Diante desse quadro, o Ministério da Saúde realizou uma grande pesquisa nacional, com o apoio do Conselho Nacional de Desenvolvimento Científico e Tecnológico (CNPq), o projeto INOVA-ENSP e a Fundação de Amparo à Pesquisa do Estado do Rio de Janeiro (Faperj), a fim de estudar o parto e o nascimento no Brasil. O estudo contemplou 266 maternidades com 500 ou mais partos por ano, sendo representativo dos nascimentos hospitalares neste universo onde ocorrem 83% dos partos do país. Foram visitados 191 municípios e 23.940 mulheres foram entrevistadas entre fevereiro de 2011 e outubro de 2012. Como resultados, foram apresentados 14 artigos que tratam desde aspectos metodológicos, até a criação de algoritmo para cálculo da idade gestacional, estimação da mortalidade materna, resultados sobre a assistência pré-natal, decisão sobre a via de parto, intervenções sobre as parturientes e recém-nascidos de risco habitual, tipo de parto nas adolescentes, satisfação com o atendimento e presença de acompanhante durante a internação, near miss e mortalidade materno e neonatal, além de uma análise sobre a estrutura das maternidades e a descrição de uma experiência bem sucedida para a redução de cesarianas na rede privada. Além da divulgação para a sociedade brasileira do

panorama de como acontecem os parto e nascimento no Brasil, o objetivo do mesmo foi a sensibilização dos profissionais, gestores, gestantes e seus familiares para a necessidade de mudanças no atual modelo de atenção obstétrica (Leal & Gama, 2014).

Contudo, tem-se a notória imprudência de muitas instituições, que deixam de seguir as recomendações do Ministério da saúde, baseadas em evidências e com comprovação de benefícios a curto e longo prazo para a vida de mães e bebês. Ou talvez seja uma mera disputa entre modelos de cuidado em saúde, que se trava entre a defesa por interesses próprios profissionais e a defesa dos direitos e respeito ao próximo, e em meio a esse conflito, vidas são colocadas em risco.

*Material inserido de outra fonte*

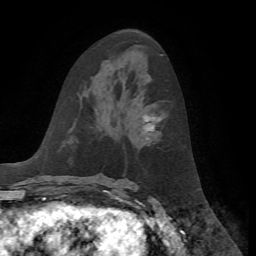
Breast MRI, one axial slice; position 32 of 72 along the scan axis; cropped to one breast; dynamic contrast-enhanced series, time point 2 of 7 at this slice position (early post-contrast); 1.5 T; TE 4.2 ms, TR 8.7 ms; 2.2 mm slice thickness; 256 × 256 image matrix, field of view 180 × 180 mm. Female patient.
Outlined on this slice (semi-automatic segmentation, software-assisted and operator-edited):
- enhancing-tissue mask used for the functional tumour volume (all voxels passing the contrast-enhancement thresholds inside the analysis volume; usually the tumour): bounding box [x1, y1, x2, y2] px = [143, 113, 159, 131]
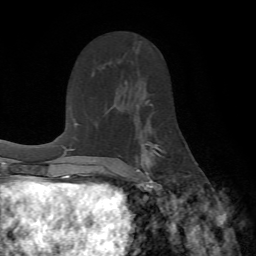
Breast MRI (dynamic contrast-enhanced), one axial slice; position 40 of 72 along the scan axis; cropped to one breast; dynamic contrast-enhanced series, time point 2 of 7 at this slice position (early post-contrast); 1.5 T; TE 4.2 ms, TR 8.7 ms; 2.2 mm slice thickness; 256 × 256 image matrix, field of view 180 × 180 mm. Female patient.
Structures marked on this image (semi-automatically segmented with operator editing):
- enhancing-tissue mask used for the functional tumour volume (all voxels passing the contrast-enhancement thresholds inside the analysis volume; usually the tumour): bounding box (x1, y1, x2, y2) in pixels: (137, 104, 162, 190)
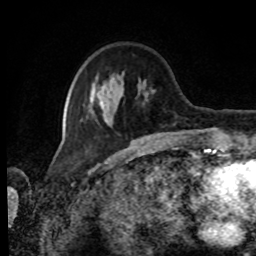
Breast MRI, one axial slice; position 25 of 80 along the scan axis; cropped to one breast; dynamic contrast-enhanced series, time point 2 of 8 at this slice position (early post-contrast); 1.5 T; TE 4.2 ms, TR 7 ms; 2 mm slice thickness; 256 × 256 image matrix. Female patient.
Annotated regions visible in this slice (semi-automatic segmentation, software-assisted and operator-edited):
- enhancing-tissue mask used for the functional tumour volume (all voxels passing the contrast-enhancement thresholds inside the analysis volume; usually the tumour): bounding box (x1, y1, x2, y2) in pixels: (88, 77, 154, 126)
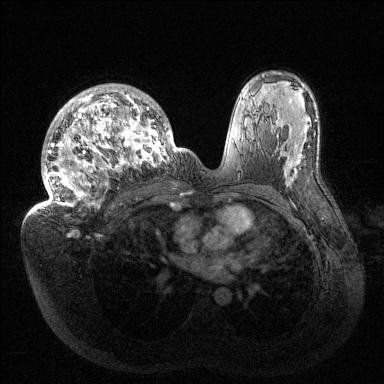
Breast MRI (dynamic contrast-enhanced), one axial slice; slice 91 of 144 in the series (ordered by position); dynamic contrast-enhanced series, time point 2 of 6 at this slice position (early post-contrast); 1.5 T; TE 1.5 ms, TR 4.6 ms; 384 × 384 image matrix. Female patient.
Structures marked on this image (semi-automatic segmentation, software-assisted and operator-edited):
- enhancing-tissue mask used for the functional tumour volume (all voxels passing the contrast-enhancement thresholds inside the analysis volume; usually the tumour): box from (x=32, y=84) to (x=187, y=213) px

Assim, nota-se a emergência de uma atenção às dificuldades de implantação dos programas de humanização da assistência ao parto, permitindo às mulheres vivenciar esses momentos não apenas como uma questão de saúde, mas também como um acontecimento social e afetivo que pode se registrar em suas memórias e marcar suas vidas e de seus companheiros.